CAPTAIN PHILLIPS: Order Tickets Now – Exceptionally Taut, Intelligent Real-Life Thriller
Paul Greenglass is a master of capturing pulse-pounding immediacy on film, and for most directors that would be enough. Hollywood would be more than happy to back a money truck up to his door and have him churn out nothing but additional Bourne installments and their ilk, and his franchise work has been so high-quality that there’d be nothing about that to be embarrassed about. Greenglass, though, insists on being a participant in the real world, and aside from the muddle of The Green Zone, he’s created some of the most impressive politically and historically aware thrillers of his generation in Bloody Sunday, United 93 and the new CAPTAIN PHILLIPS.
Captain Phillips tells the story of the 2009 incident in which the US merchant vessel Maersk Alabama, captained by Richard Phillips (played by Tom Hanks), was hijacked by Somali pirates.

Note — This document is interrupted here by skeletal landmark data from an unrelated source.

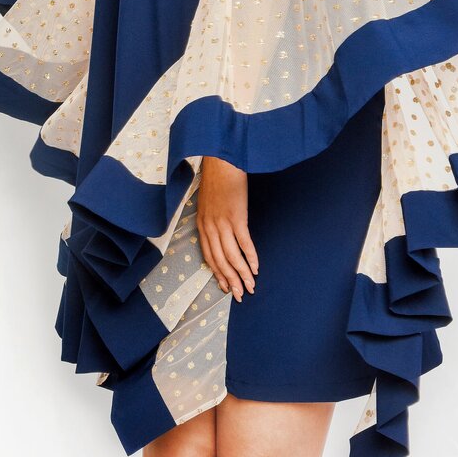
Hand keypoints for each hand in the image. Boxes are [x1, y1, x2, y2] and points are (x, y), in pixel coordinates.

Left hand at [197, 155, 258, 301]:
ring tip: (250, 286)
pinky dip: (250, 257)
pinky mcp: (237, 217)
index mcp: (202, 225)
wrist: (222, 161)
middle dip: (230, 280)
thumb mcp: (209, 202)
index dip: (218, 273)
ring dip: (241, 274)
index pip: (209, 256)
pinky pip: (244, 242)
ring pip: (232, 256)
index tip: (225, 286)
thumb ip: (212, 219)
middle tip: (238, 295)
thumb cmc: (218, 179)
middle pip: (220, 261)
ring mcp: (223, 223)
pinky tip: (255, 267)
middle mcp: (210, 227)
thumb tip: (221, 232)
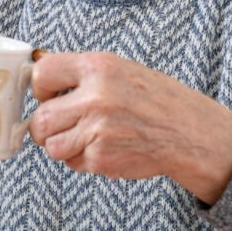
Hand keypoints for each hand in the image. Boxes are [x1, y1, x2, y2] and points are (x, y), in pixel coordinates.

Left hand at [27, 52, 231, 204]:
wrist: (191, 133)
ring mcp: (98, 130)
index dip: (41, 89)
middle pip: (40, 119)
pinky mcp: (102, 158)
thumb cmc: (156, 100)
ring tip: (87, 137)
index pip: (42, 73)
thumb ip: (82, 75)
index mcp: (98, 67)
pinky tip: (106, 148)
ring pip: (51, 146)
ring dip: (63, 146)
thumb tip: (40, 82)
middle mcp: (95, 97)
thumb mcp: (121, 70)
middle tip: (64, 125)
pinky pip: (72, 163)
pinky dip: (83, 160)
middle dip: (46, 126)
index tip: (50, 96)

From the start, Greenglass and screenwriter Billy Ray (working from Phillips’s memoir) establish that notwithstanding the title of the movie and the presence of Tom Hanks, the film will focus as well on the pirates, who are driven by local warlords to attack the ships; it’s clear that even when the pirates raise millions in ransom, all of that money is delivered to the warlords, and they themselves live in abject poverty. Phillips’s opposite number, as it were, is Muse (extraordinary first-time actor Barkhad Abdi), who announces himself as the new “Captain” after they’ve taken possession of the Alabama.
The early section of Captain Phillips sets out the fascinating process by which a tiny skiff with four bandits can take over a giant merchant ship. None of the 20 sailors on board the Alabama were armed, and there were no guards, so essentially, once the pirates were able to board the ship, it was theirs–and although Phillips takes the boat through all the defensive measures available, just one mistake and these comparative ants are able to take control of the elephant. After that, the story turns into a cat and mouse game, as Phillips tries to keep his crew hidden from the pirates, using the advantage of their greater knowledge of the ship’s interior. Ultimately, Phillips ends up taken captive by the attackers in the modern version of a lifeboat, a closed, motored vessel with limited visibility and range.

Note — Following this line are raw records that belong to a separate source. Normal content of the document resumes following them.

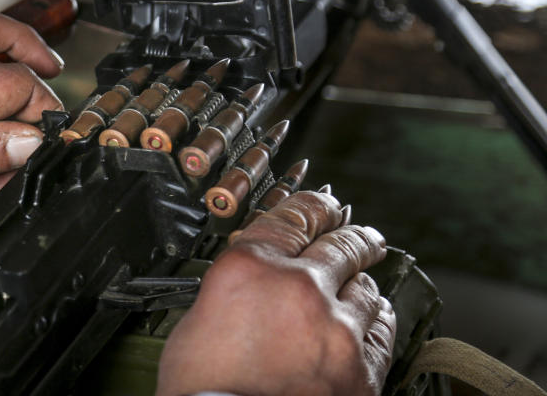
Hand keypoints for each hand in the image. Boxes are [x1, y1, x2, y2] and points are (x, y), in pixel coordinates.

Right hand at [156, 191, 394, 395]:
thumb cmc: (202, 390)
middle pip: (341, 244)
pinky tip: (375, 314)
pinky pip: (382, 330)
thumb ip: (237, 287)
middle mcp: (299, 288)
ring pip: (366, 288)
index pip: (294, 215)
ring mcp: (335, 329)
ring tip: (362, 280)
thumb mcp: (198, 318)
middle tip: (359, 234)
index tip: (324, 203)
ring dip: (361, 282)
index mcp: (251, 267)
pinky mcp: (360, 370)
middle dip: (352, 236)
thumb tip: (259, 283)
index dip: (315, 204)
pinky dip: (377, 318)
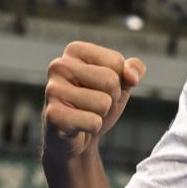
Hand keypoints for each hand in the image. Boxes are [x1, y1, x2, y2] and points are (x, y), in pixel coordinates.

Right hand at [43, 41, 145, 161]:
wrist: (77, 137)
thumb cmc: (96, 102)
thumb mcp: (121, 82)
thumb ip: (134, 69)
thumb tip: (132, 76)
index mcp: (75, 50)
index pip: (116, 61)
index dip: (118, 80)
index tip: (101, 87)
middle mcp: (59, 65)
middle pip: (111, 80)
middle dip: (111, 97)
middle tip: (94, 103)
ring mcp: (52, 90)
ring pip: (103, 103)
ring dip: (101, 113)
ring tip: (85, 113)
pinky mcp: (52, 115)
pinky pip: (93, 122)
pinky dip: (93, 127)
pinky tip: (78, 126)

From the tremendous scale of the opening sequences, Captain Phillips becomes reduced to events in a speck on the ocean, with what becomes a towering flotilla of US Navy ships surrounding it. As Phillips desperately tries to do anything to increase his chances of surviving, he knows the Navy won’t pay the ransom the pirates are demanding and that eventually the SEALs will attack, one way or another. Phillips wants the hijackers to lose, but placed in proximity to them, he can’t help but see that they’re human beings too. It’s not that he develops Stockholm Syndrome or becomes sympathetic to their aims, but he feels for their real pain. In a movie industry that builds its action movies around depersonalized villains (often literally inhuman), this kind of wider sense of the world is extraordinary.

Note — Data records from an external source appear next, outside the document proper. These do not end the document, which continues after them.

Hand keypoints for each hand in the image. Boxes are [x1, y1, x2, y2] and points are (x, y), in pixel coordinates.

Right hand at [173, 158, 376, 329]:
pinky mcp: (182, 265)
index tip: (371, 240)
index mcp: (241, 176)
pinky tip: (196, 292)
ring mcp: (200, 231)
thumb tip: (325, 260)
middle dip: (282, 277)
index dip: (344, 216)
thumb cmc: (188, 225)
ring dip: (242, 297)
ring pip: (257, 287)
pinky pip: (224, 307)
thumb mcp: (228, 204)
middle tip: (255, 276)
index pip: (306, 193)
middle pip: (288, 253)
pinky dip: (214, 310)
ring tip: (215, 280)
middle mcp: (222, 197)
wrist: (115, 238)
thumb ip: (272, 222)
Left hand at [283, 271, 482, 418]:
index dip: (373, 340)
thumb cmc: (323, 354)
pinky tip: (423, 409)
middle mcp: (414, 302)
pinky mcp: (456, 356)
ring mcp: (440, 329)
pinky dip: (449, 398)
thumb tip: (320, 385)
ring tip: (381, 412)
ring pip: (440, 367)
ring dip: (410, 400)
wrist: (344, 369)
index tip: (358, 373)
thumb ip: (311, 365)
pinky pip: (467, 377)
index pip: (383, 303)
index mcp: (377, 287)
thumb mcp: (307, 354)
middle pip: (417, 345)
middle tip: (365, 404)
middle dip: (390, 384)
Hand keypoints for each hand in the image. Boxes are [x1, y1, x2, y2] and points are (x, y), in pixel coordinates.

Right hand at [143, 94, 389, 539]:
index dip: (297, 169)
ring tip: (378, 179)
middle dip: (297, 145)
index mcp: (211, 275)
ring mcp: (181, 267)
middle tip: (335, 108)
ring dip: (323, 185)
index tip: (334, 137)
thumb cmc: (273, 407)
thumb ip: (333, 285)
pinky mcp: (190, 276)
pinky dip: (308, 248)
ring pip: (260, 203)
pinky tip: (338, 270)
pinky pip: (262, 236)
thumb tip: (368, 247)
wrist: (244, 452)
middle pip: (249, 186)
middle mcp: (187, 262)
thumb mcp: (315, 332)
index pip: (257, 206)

Innumerable action movie directors use hand-held shaky camerawork and quick cutting to force a sense of excitement into their product, but they nearly always lose spatial clarity and visual coherence in the process. Greenglass, working with his usual team of cinematographer Barry Aykroyd and editor Christopher Rouse, demonstrates how it’s supposed to be done. Even though he’s working with mere fragments of film, we always know where each of the key figures in the story are, and where they’re placed in relation to each other–a crucial point because movement of just a few inches will be the difference between their life and death. When violence occurs, it’s brutally quick and final, and it has real impact.
Tom Hanks has been such a reliably good, steadfast actor for so long–our modern James Stewart and Henry Fonda, the quintessential ordinary American–that it’s easy to take him for granted, and indeed, sometimes he falls back on familiar mannerisms (as in the weak Larry Crowne, which he wrote and directed for himself). He’s operating on all cylinders here, though, using the bond he has with audiences to take us along with Phillips’s every flicker of thought. And in the last reel of Captain Phillips, Hanks does perhaps the rawest, most impassioned acting of his life, his emotions scorched and primal, changing by the second, and it’s a shock–not because we didn’t respect Hanks before, but even after three decades of stardom, we didn’t know he had that in him. Since Abdi hasn’t acted before, it’s hard to tell whether what we’re watching is a skilled performance or a triumph of casting, but he goes toe-to-toe with Hanks and proves a worthy counterpart on every level.
Apart from its photography and editing, Captain Phillips is beautifully put together in every other technical respect, with special attention due to the restrained score by Henry Jackman, and production design by Paul Kirby that provides a completely convincing simulation of real life. More than the physical prowess of Greenglass and his team, though, his and Ray’s accomplishment is that they never lose sight of the bigger picture around their canvas. The pirates are controlled by the warlords, and looming behind Phillips is the US government and military. Both men, in a sense, are tiny figures on a skiff that travels in a massive ocean. It’s rare that a film delivers popcorn-movie suspense along with a thoughtful view of the world, but that’s Paul Greenglass’s specialty.